Phase 2 question

  • Hi all,

    I will be starting Phase 2 on Tuesday and would love to hear how some of you successfully reintroduced carbs into your diet. I was thinking about starting with a serving of fruit at lunch or for a snack.

    Thanks for your suggestions!

    Tam.
  • Here are some helpful threads from our FAQ section that will give you some good guidelines for starting Phase 2 -

    http://www.3fatchicks.com/forum/sbd-...phase-2-a.html
  • Try adding grains/fruits, slowly. Have it at lunch or dinner. Dr. Ag. doesn't want us having fruit in the morning.
  • Thank you so much! That link was exactly what I needed.
  • Many of us do have fruit in the morning. It's often the first thing people add. It really helps some of us to make sure there is also protein in the meal, for example Greek yogurt and blueberries can be a good choice.

    Here's more info:
    http://www.3fatchicks.com/forum/sbd-...-p2-combo.html

    The http://www.3fatchicks.com/forum/sout...22-2-28-a.html will give you an idea of what other Beachers are doing in each phase. Many of us refer to 1.5, a transition phase between 1 and 2 (and where I personally do best).
  • Do you think incorporating the fruit into a smoothie the first week of phase 2 is okay? (I was thinking fresh strawberries, skim milk, plain yogurt)

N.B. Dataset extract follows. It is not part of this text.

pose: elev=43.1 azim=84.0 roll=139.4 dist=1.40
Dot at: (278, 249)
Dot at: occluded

    Probably a silly question, but I am finding myself nervous as I approach P2.
  • I think the smoothie would be a great idea....just make sure the yogurt is a low sugar kind!... blueberries are also very good...full of antioxidants. I add green powder to mine for a little extra veggie power.
  • If you can get Greek yogurt use that. The extra protein will make a difference. Transitioning to Phase 2 is very much a trial and error process and unique for each of us. Add one food and then watch your body. If you develop cravings or have other new problems try another food or a different meal.

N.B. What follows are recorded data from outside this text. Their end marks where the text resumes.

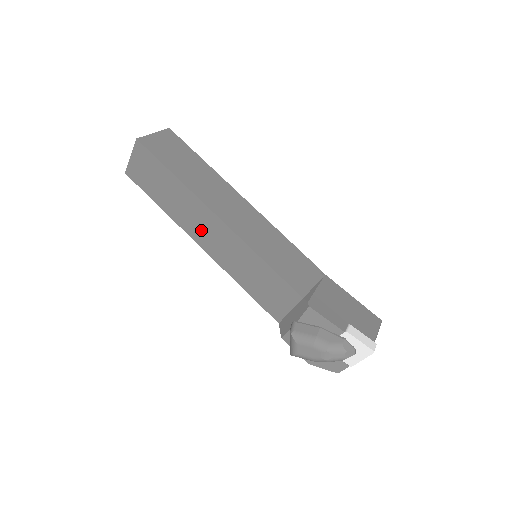
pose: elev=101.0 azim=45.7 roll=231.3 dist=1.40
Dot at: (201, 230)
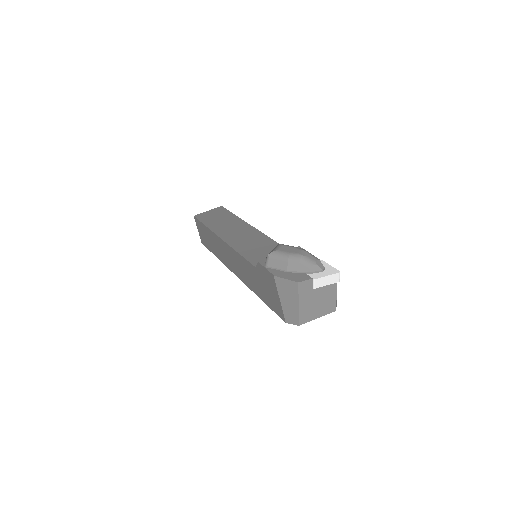
Dot at: (230, 231)
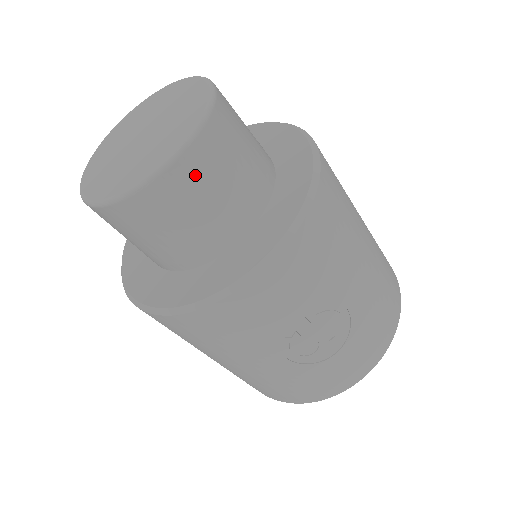
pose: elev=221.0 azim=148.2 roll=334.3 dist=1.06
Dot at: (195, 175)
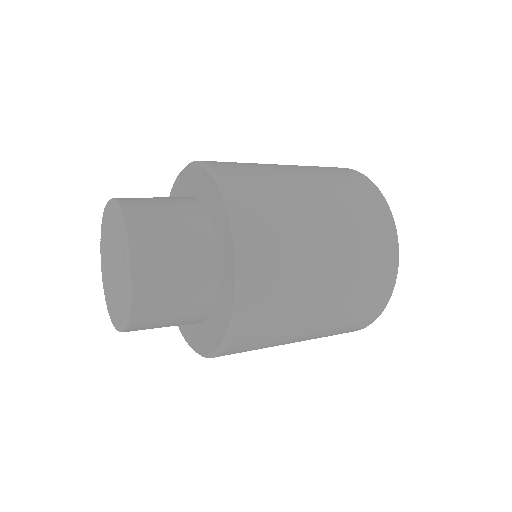
Dot at: occluded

    Early on any fruit or grain in the morning ended with me being absolutely starving in the late afternoon, always my problem time. I had to limit Phase 2 foods to lunch or dinner. Now that's no longer an issue.

    SB will help you understand your own body, how it reacts to particular foods, food combinations and meal timing.
  • yes, you've got to have some fat and protein when you eat any kind of carb. I added my fruit in the am and it was ok. Fruit is not really a trigger for me though. I have only used quinoa as a grain and only in a salad. I could literally sit down and eat 2 cups of quinoa by itself, so I don't do that, and I don't use it as a side by itself either. I know my carb triggers and I'm very careful and still afraid a bit. I'm on phase 2 with one serving of fruit and one serving of grains.
  • I'm a firm believer in adding one item at a time for a week and seeing how it affects both your cravings and weight loss. Most people do seem to do better eating both fruit or grains/starches along with a serving of protein.

    The first two things I added in the past were berries and apples. We love peanut butter with our apples.... nummy.

    Personally, I love smoothies, but when we started having them on a regular basis last time around on South Beach my weight loss did completely stall... After some investigation I decided that it was probably due to the fruit being blended and my body not needing to break it down the same way that I would if it was whole fruit... That was just my personal experience, YMMV.

    As far as the grains/starches go... some of the first things I added that I did really well with brown rice, winter squash, and oatmeal...

    It really is trial and error... just take your time, listen to your body and you'll be fine.
  • I still don't eat bread. I like a sweet potato with my evening meal. I introduced oatmeal first, then apples.
  • In terms of making smoothies that would be dangerous for me for several reasons. Liquids go right through me, and I think the whole fruit is much more satisfying. I don't think I personally could do it.